Bezeichnung des Flughafens zu ungenau
Gericht
AG Rostock
Art der Entscheidung
Urteil
Datum
23. 04. 2010
Aktenzeichen
43 C 212/09
Auszüge aus dem Sachverhalt:
... In einem nachfolgendem Telefonat am selben Tag informierte der recherchierende Zeuge O. die Zedentin darüber, dass ihm der Reiseveranstalter am Telefon mitgeteilt habe, dass der Flug ab Frankfurt-Hahn abgehe und bat um das - alsdann gegebene - Einverständnis. Hierauf buchte der Zeuge O. eine Balkonkabine und einen Flug fest.
Die Beklagte übersandte am 2.4.2008 die Buchungsbestätigung, ...: "27.9.2008 Flug: X3 2524 Frankfurt / Gran Canaria; Economy Class." ...
Am 13.9.2008 erhielt der Reisevermittler die endgültigen Reiseunterlagen ...: "27.9.2008 Frankfurt/Las Palmas X3 2524 Y Class Abflug 03:45 h." ...
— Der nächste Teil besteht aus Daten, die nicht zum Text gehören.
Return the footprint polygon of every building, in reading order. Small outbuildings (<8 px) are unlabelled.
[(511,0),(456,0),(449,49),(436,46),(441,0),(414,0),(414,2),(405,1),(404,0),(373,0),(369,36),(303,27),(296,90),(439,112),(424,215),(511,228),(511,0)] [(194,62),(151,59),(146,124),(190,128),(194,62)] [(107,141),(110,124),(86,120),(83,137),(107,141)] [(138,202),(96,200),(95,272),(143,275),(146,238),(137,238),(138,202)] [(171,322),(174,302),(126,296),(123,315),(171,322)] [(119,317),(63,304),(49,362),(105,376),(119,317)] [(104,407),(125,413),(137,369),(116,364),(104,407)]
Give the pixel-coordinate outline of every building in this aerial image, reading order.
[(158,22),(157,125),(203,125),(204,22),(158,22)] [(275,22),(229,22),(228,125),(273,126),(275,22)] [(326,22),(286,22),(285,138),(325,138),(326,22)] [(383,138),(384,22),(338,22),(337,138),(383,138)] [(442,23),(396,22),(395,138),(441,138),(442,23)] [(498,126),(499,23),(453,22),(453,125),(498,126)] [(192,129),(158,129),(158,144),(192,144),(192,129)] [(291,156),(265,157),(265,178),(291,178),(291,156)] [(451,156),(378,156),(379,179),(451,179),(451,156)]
Weder in der Buchungsbestätigung noch in den endgültigen Reiseunterlagen wurde der Dreiletter-Code zur Bezeichnung des Flughafens verwendet. Wegen der frühen Abflugzeit wandte sich der Zeuge O. per Mail am 15.9.2008 an die Beklagte und bat um eine kundenfreundliche Lösung. In dieser Mail, die die Beklagte mit Schreiben vom 19.9.2008 negativ beantwortete, nannte der Zeuge O. insgesamt sechsmal Hahn als Abflugort, u. a. in der Betreffzeile. ... Das Antwortschreiben der Beklagten ..., verhielt sich zu keinem konkreten Abflugort, sondern verwies auf die lediglich bedingte Einflussmöglichkeit auf Flugzeiten und Flugpläne der einzelnen Fluggesellschaften. Tatsächlich war Startflughafen nicht Frankfurt- Hahn, sondern Frankfurt- Rhein- Main.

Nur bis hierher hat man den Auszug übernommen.